OPDRACHTTEKST:
Tekst RvS = VvW [1A.1.1.8]
Voorstel van wet
1. De mandaatgever kan het mandaat te allen tijde beëindigen.
2. Een algemeen mandaat wordt schriftelijk beëindigd.
Memorie van toelichting
De mandaatgever moet het mandaat kunnen beëindigen indien hij een voortzetting daarvan niet langer voor zijn verantwoordelijkheid kan nemen. Omdat hij steeds kan worden aangesproken op de wijze waarop de bevoegdheid wordt uitgeoefend, moet hij immers over de middelen kunnen beschikken die nodig zijn om die verantwoordelijkheid te kunnen dragen. Daartoe behoort ook de bevoegdheid het mandaat beëindigen, zoals uit dit artikel voortvloeit.
De praktische consequentie van deze bepaling is, dat de mandaatgever zichzelf (of zijn ambtsopvolgers) niet de bevoegdheid tot intrekking kan ontnemen. Ook wanneer bij een overeenkomst of een overeenkomst-achtige afspraak bevoegdheden zijn gemandateerd, en daarbij is bepaald dat beëindiging niet of slechts in bepaalde gevallen (bijvoorbeeld na een zeker tijdsverloop) kan plaatsvinden, volgt uit artikel 1A.1.1.8 dat de beëindiging toch mogelijk is.
Dit betekent niet dat bepalingen over beëindiging geheel zonder effect zijn. Zo zal de bepaling dat een mandaat voor een jaar wordt verleend, tot gevolg hebben dat het na die periode niet meer bestaat, behoudens uiteraard de mogelijkheid van een nieuw besluit. Ook is het denkbaar dat een – niet-ondergeschikte – gemandateerde zodanige kosten voor een goede uitoefening van het mandaat heeft gemaakt, dat het in het licht van de beginselen van behoorlijk bestuur redelijk is dat daarvoor bij voortijdige intrekking een zekere compensatie wordt geboden. Men bedenke echter dat, afgezien van dit financiële aspect, het belang van een goede bevoegdheidsuitoefening, en niet het belang van de gemandateerde, de doorslag moet geven bij de vraag of het mandaat moet worden voortgezet.
Zoals eerder werd opgemerkt, brengt de eis van een duidelijke bevoegdheidsverdeling mee dat het wenselijk is te bepalen, dat een algemeen mandaat schriftelijk wordt verleend. Het ligt voor de hand dat ook intrekking van een algemeen mandaat schriftelijk plaatsvindt. Dit is in het tweede lid bepaald.
Derde nota van wijziging
Artikel 1A.1.1.8 wordt gewijzigd als volgt:
In het eerste lid wordt «beëindigen» vervangen door: intrekken.
In het tweede lid wordt «beëindigd» vervangen door: ingetrokken.
Toelichting derde NvW
Deze nota van wijziging strekt ter uitvoering van mijn toezegging tijdens het debat van 31 januari 1996. Onderdeel B komt inhoudelijk overeen met het amendement-Koekkoek op stuk nr. 21. Onderdeel A brengt de overeenkomstige wijziging aan in de afdeling over mandaat.

VERZAMELING RIJEN:
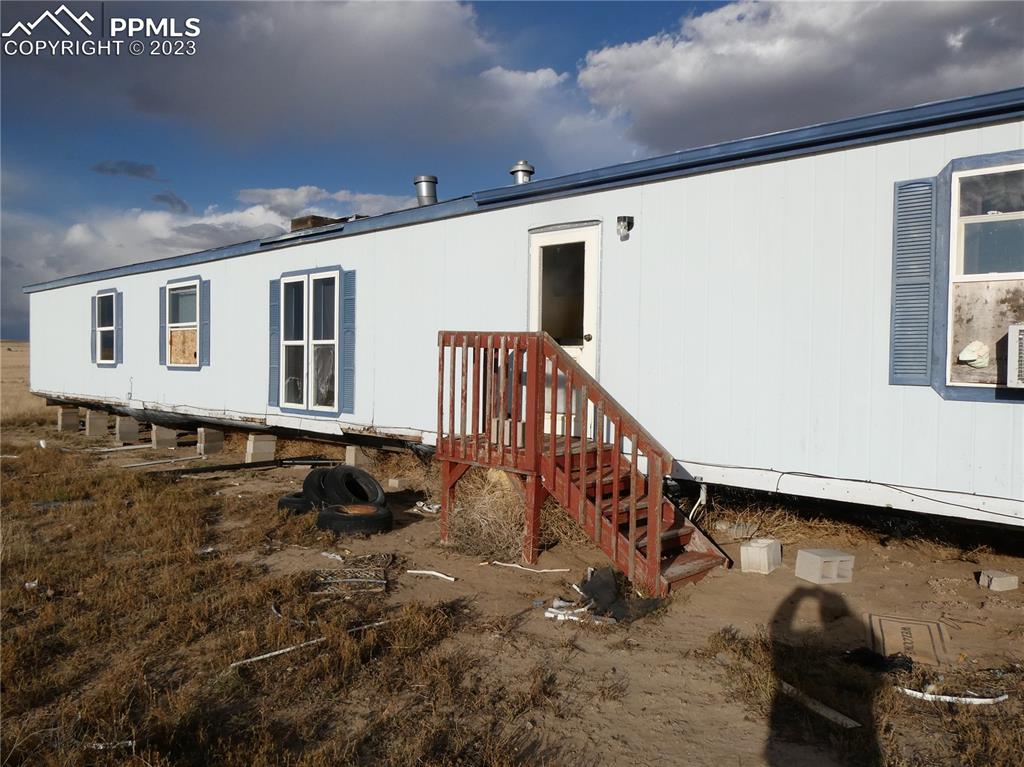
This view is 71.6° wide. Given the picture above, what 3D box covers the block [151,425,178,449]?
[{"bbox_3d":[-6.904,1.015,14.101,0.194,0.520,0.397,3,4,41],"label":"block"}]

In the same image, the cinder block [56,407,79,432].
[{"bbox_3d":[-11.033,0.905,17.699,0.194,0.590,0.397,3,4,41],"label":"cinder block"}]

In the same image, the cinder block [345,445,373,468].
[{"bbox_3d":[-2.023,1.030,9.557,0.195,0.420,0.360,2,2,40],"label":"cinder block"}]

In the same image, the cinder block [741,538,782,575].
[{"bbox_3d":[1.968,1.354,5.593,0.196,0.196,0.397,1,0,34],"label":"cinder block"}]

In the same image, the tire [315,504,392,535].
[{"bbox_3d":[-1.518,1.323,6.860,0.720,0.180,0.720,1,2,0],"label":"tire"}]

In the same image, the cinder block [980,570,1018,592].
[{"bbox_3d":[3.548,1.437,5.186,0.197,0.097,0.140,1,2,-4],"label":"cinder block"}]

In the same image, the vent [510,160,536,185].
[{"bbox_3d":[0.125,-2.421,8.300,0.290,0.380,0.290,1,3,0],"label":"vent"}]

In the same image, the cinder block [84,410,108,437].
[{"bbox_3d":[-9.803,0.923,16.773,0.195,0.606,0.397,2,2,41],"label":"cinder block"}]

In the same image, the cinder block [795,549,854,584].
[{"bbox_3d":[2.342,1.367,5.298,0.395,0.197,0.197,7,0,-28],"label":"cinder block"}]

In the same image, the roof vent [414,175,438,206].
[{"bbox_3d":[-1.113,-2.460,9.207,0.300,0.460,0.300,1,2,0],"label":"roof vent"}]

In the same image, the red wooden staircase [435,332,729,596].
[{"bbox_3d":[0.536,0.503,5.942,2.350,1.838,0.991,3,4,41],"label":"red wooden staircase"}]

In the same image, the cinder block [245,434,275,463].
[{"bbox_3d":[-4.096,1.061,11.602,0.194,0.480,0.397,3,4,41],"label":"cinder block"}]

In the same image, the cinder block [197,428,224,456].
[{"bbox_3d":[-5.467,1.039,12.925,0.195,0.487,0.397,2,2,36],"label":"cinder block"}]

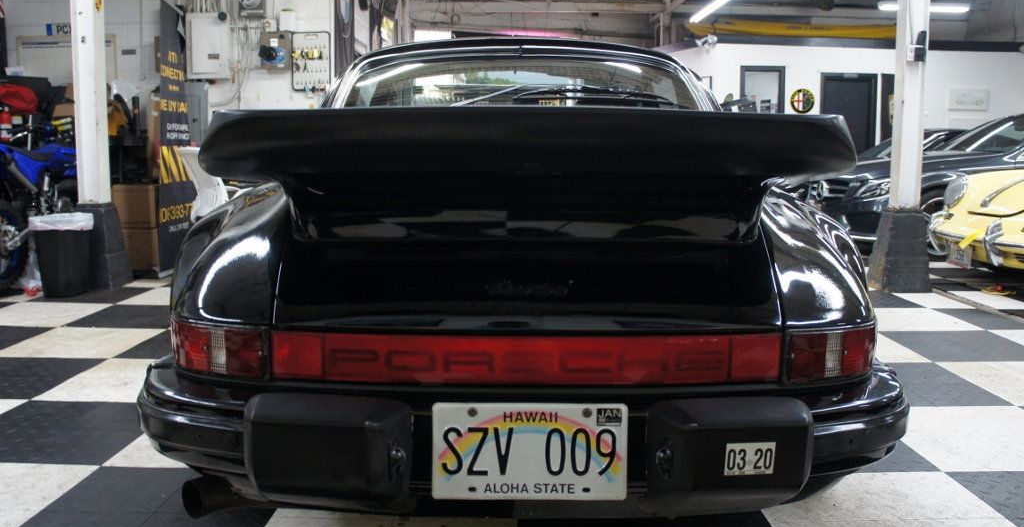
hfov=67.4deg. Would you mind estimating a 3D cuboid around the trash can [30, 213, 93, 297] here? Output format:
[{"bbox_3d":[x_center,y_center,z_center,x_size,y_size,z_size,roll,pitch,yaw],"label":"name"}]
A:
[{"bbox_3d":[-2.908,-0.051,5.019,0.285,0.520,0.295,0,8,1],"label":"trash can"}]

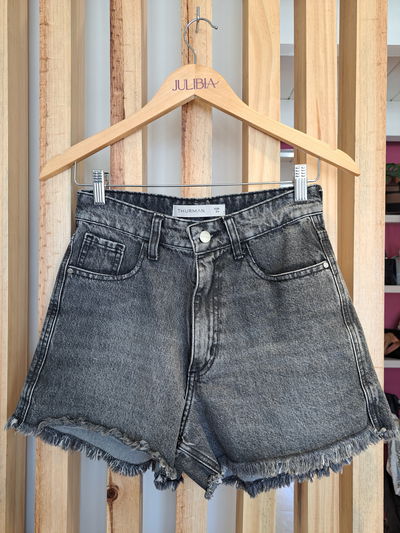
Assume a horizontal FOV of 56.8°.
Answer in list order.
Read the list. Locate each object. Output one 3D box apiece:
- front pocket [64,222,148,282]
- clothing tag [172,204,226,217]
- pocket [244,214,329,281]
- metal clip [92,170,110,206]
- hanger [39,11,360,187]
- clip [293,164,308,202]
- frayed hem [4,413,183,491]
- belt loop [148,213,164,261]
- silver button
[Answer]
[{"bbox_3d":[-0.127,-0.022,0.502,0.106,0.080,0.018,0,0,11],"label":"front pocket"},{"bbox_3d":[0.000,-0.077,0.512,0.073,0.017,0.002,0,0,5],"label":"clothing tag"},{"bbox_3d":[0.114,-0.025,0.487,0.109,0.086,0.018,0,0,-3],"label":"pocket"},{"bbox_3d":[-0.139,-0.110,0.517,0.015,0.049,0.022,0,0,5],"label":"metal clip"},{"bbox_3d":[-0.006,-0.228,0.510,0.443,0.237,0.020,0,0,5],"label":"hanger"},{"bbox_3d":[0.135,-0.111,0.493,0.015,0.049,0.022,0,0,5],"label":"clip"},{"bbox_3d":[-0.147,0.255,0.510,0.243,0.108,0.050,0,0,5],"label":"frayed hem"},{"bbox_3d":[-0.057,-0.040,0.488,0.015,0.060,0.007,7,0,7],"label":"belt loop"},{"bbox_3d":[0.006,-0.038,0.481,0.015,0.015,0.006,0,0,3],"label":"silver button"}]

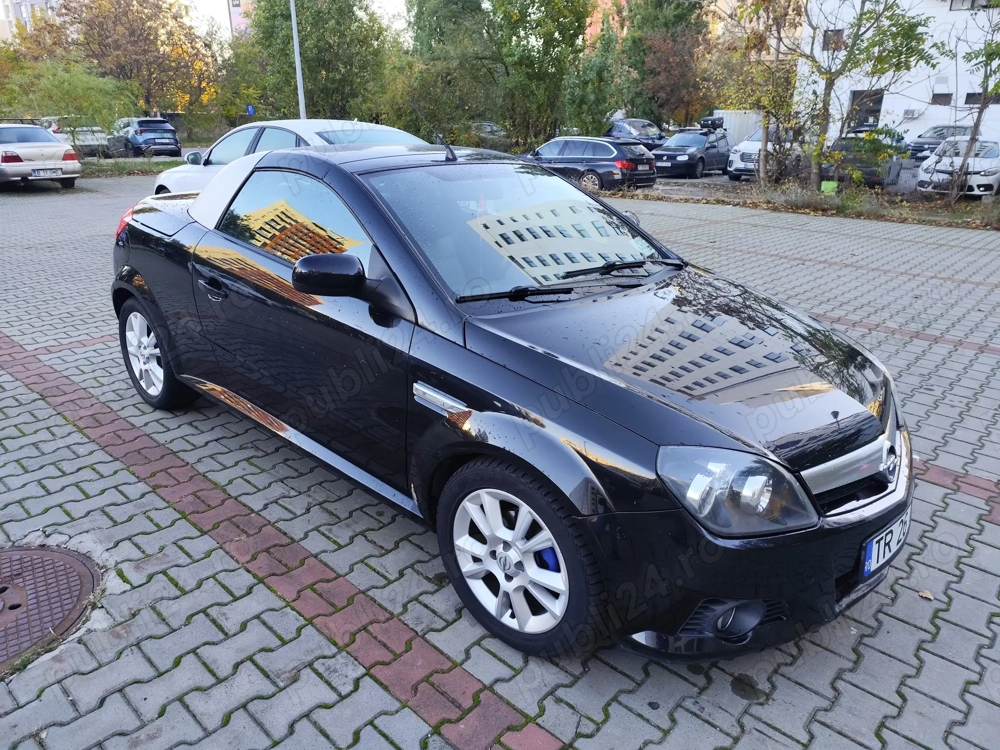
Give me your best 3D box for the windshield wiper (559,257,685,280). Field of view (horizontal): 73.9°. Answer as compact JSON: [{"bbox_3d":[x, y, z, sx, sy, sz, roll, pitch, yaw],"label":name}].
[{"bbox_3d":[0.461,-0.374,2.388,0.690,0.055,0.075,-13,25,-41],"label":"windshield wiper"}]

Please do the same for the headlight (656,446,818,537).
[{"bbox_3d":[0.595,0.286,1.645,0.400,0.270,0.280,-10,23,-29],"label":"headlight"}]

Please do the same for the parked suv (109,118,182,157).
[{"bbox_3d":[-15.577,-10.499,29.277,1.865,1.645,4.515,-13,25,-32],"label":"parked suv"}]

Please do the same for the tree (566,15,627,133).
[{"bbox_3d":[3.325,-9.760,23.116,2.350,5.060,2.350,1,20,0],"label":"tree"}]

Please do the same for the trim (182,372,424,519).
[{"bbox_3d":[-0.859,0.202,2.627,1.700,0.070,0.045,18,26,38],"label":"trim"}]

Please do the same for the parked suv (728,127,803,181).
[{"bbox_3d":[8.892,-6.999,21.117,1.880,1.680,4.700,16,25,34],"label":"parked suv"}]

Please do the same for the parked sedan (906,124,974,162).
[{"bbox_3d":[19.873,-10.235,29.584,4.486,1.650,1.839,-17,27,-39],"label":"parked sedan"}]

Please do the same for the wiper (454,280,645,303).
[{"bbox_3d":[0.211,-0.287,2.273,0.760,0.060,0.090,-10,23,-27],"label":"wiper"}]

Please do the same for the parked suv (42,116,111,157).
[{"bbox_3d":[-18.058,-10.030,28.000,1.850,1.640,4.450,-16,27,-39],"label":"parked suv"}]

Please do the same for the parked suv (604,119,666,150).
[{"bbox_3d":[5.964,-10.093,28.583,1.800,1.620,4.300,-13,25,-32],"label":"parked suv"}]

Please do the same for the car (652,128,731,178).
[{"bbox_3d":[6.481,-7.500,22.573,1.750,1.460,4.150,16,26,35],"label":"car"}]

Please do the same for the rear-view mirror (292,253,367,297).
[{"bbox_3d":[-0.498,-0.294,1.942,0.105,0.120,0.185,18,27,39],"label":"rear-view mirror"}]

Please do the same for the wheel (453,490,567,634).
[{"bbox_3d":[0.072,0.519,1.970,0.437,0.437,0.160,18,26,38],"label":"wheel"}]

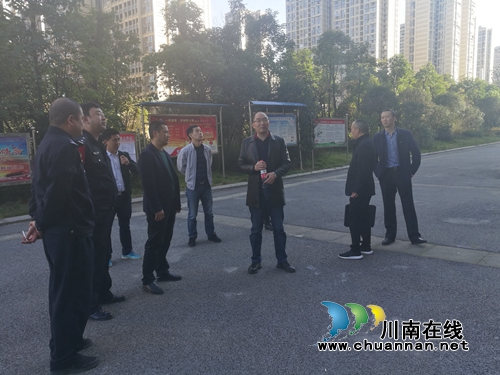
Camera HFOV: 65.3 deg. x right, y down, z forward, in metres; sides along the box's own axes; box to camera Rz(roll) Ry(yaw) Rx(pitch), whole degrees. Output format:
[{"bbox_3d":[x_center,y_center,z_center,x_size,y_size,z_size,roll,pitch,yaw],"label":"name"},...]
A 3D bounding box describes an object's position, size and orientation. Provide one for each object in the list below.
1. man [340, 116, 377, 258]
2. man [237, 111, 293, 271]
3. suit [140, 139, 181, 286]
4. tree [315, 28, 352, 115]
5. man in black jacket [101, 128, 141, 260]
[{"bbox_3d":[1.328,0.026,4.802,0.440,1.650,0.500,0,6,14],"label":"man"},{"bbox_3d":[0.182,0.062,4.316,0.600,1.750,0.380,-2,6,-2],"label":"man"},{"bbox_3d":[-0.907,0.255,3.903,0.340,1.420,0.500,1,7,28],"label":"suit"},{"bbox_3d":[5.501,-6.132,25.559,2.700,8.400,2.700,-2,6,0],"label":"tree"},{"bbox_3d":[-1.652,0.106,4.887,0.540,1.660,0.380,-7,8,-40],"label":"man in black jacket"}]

OPDRACHT: Neem uit de mandaattekst letterlijk alles over vanaf "2. Een algemeen" tot en met "dit artikel voortvloeit.". De rijen vormen afzonderlijk materiaal en staan los van de mandaattekst.

ANTWOORD:
2. Een algemeen mandaat wordt schriftelijk beëindigd.
Memorie van toelichting
De mandaatgever moet het mandaat kunnen beëindigen indien hij een voortzetting daarvan niet langer voor zijn verantwoordelijkheid kan nemen. Omdat hij steeds kan worden aangesproken op de wijze waarop de bevoegdheid wordt uitgeoefend, moet hij immers over de middelen kunnen beschikken die nodig zijn om die verantwoordelijkheid te kunnen dragen. Daartoe behoort ook de bevoegdheid het mandaat beëindigen, zoals uit dit artikel voortvloeit.